Umutsuzluk Savaşmadan Kaybetmektir.
Mustafa Kemal
Atatürk, Mondros Ateşkesinden 2 hafta sonra, 13 Kasım 1918 günü, 55 parçalık işgal
donanması Sarayburnu açıklarından İstanbul Boğazına giriş yaparken Haydarpaşa
Garında trenden yeni iniyordu. Kendisini bekleyen Fransız bayraklı Enterprise
isimli istimbota (sonradan Kartal istimbotu) binerken yanındaki yaveri Cevat
Abbas’a döndü ve ağzından 3 kelimelik bir cümle çıktı. ‘’Geldikleri gibi gidecekler.’’
Peki neydi Atatürk’ü bu
kadar emin kılan? Bu sorunun cevabı şüphesiz onun içindeki akla,
mantığa, tecrübeye, erdeme, bilgiye ve cesarete dayalı umut birikimiydi. Küresel gelişmeleri çok iyi takip ediyordu.

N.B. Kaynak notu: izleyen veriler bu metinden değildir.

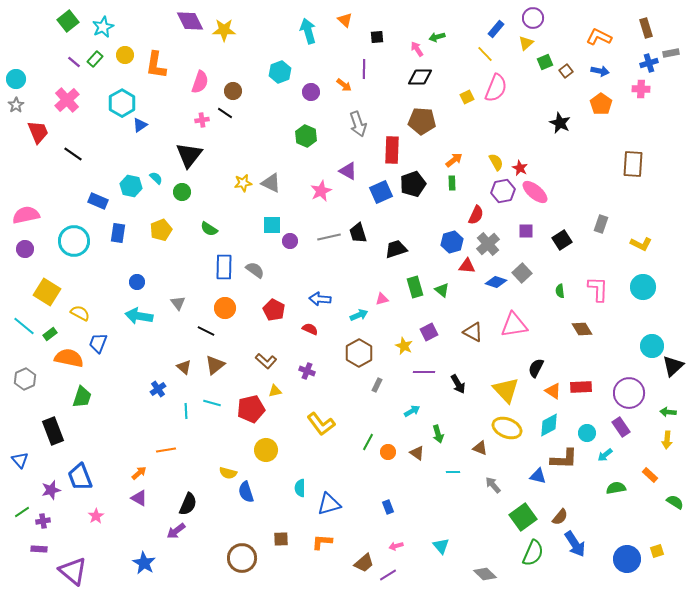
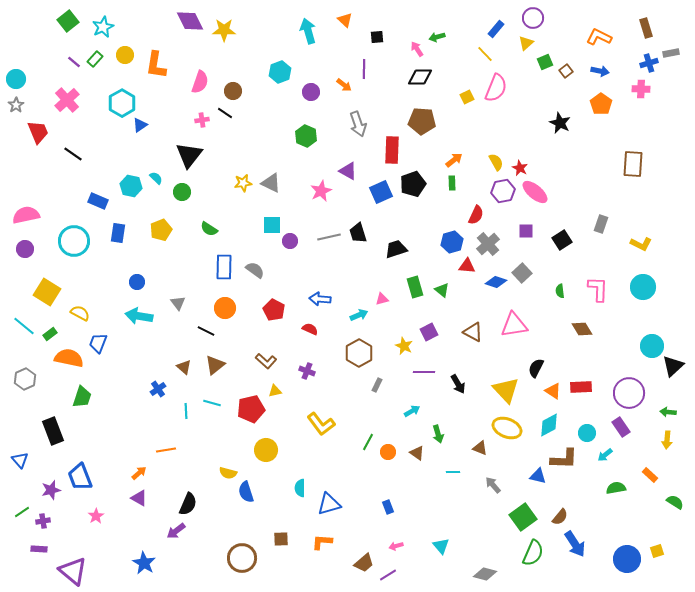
gray diamond at (485, 574): rotated 30 degrees counterclockwise
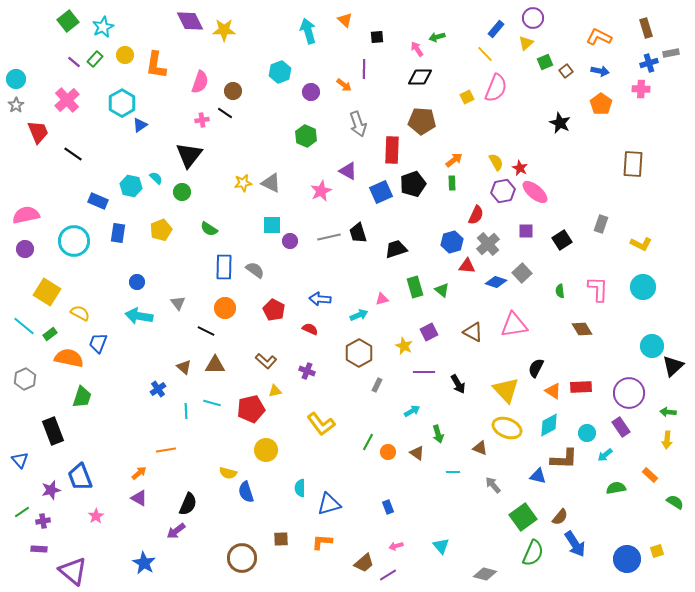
brown triangle at (215, 365): rotated 40 degrees clockwise
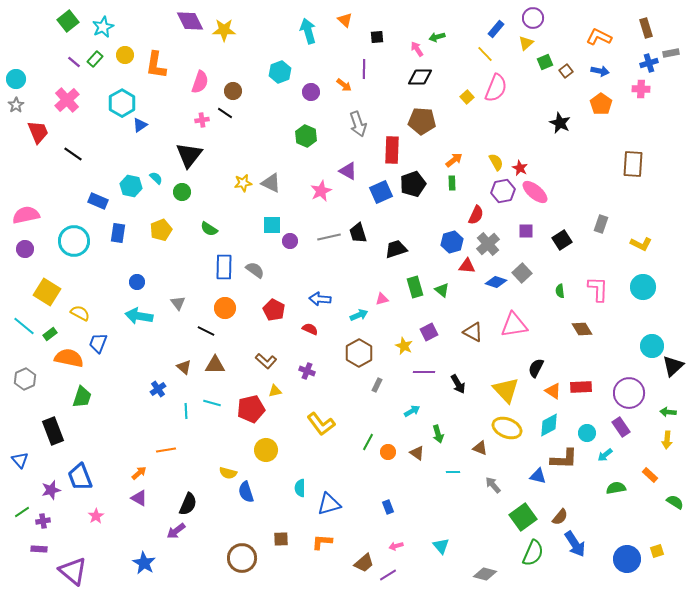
yellow square at (467, 97): rotated 16 degrees counterclockwise
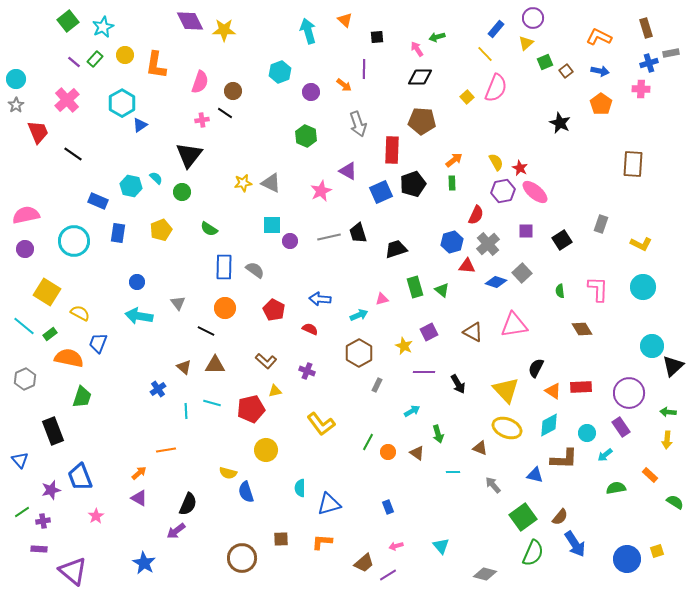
blue triangle at (538, 476): moved 3 px left, 1 px up
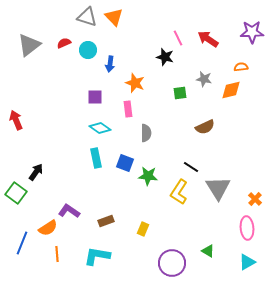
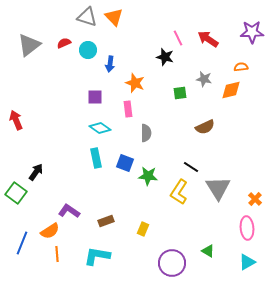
orange semicircle at (48, 228): moved 2 px right, 3 px down
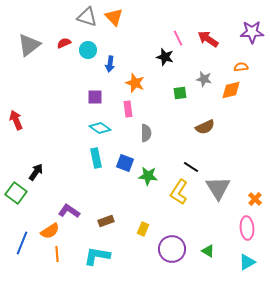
purple circle at (172, 263): moved 14 px up
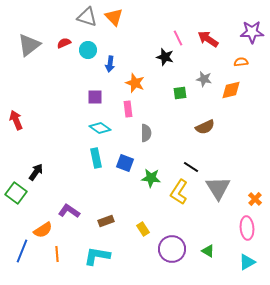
orange semicircle at (241, 67): moved 5 px up
green star at (148, 176): moved 3 px right, 2 px down
yellow rectangle at (143, 229): rotated 56 degrees counterclockwise
orange semicircle at (50, 231): moved 7 px left, 1 px up
blue line at (22, 243): moved 8 px down
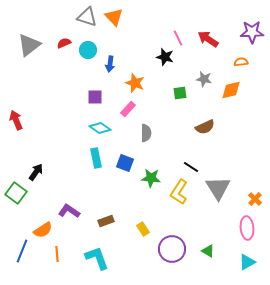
pink rectangle at (128, 109): rotated 49 degrees clockwise
cyan L-shape at (97, 256): moved 2 px down; rotated 60 degrees clockwise
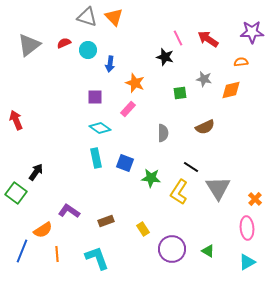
gray semicircle at (146, 133): moved 17 px right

İngiltere ve Fransa’nın borç batağında yürüttüğü savaşı artık yürütemeyeceklerini
biliyordu. Adana’dan yola çıktığı 9 Kasım gününden itibaren Anadolu’nun değişik
yerlerinde rastladığı Osmanlının yenilgisi ile onurları kırılan halk
kitlelerinin gözlerindeki mücadele ateşini görmüştü. Hepsinden önemlisi
Çanakkale’de Türk askerini ve milletini tanımıştı. Gururu, imparatorluklar
kurmuş ve binlerce yıllık yazılı tarihi olan bir ulusun evladı olarak yenilgiyi
kabul etmiyordu. En azından o an için teslim alınmış olabilirdi ancak bu
yenilmiş anlamına gelemezdi. Zira yenilme yere düşüp ‘’AMAN’’ dilendiği andan sonra başlardı. Bu an asla gelmeyecekti. Bu
nedenledir ki Atatürk daha sonradan ‘’Umutsuz durum yoktur. Umutsuz insan
vardır’’ diyecekti.
Umutsuzluk İntihardır. İkinci Dünya
Savaşında Fransız ordusunda meteorolog olarak görev yaparken Almanlara esir
düşen ve 9 ay Nazi hapishanelerinde kalan ünlü Fransız düşünür, Varoluşçuluk
Felsefesinin kurucusu Jean Paul Sartre ‘’Umutsuzluk
insanoğlunun kendine karşı hazırlayabileceği suikastların en korkuncudur.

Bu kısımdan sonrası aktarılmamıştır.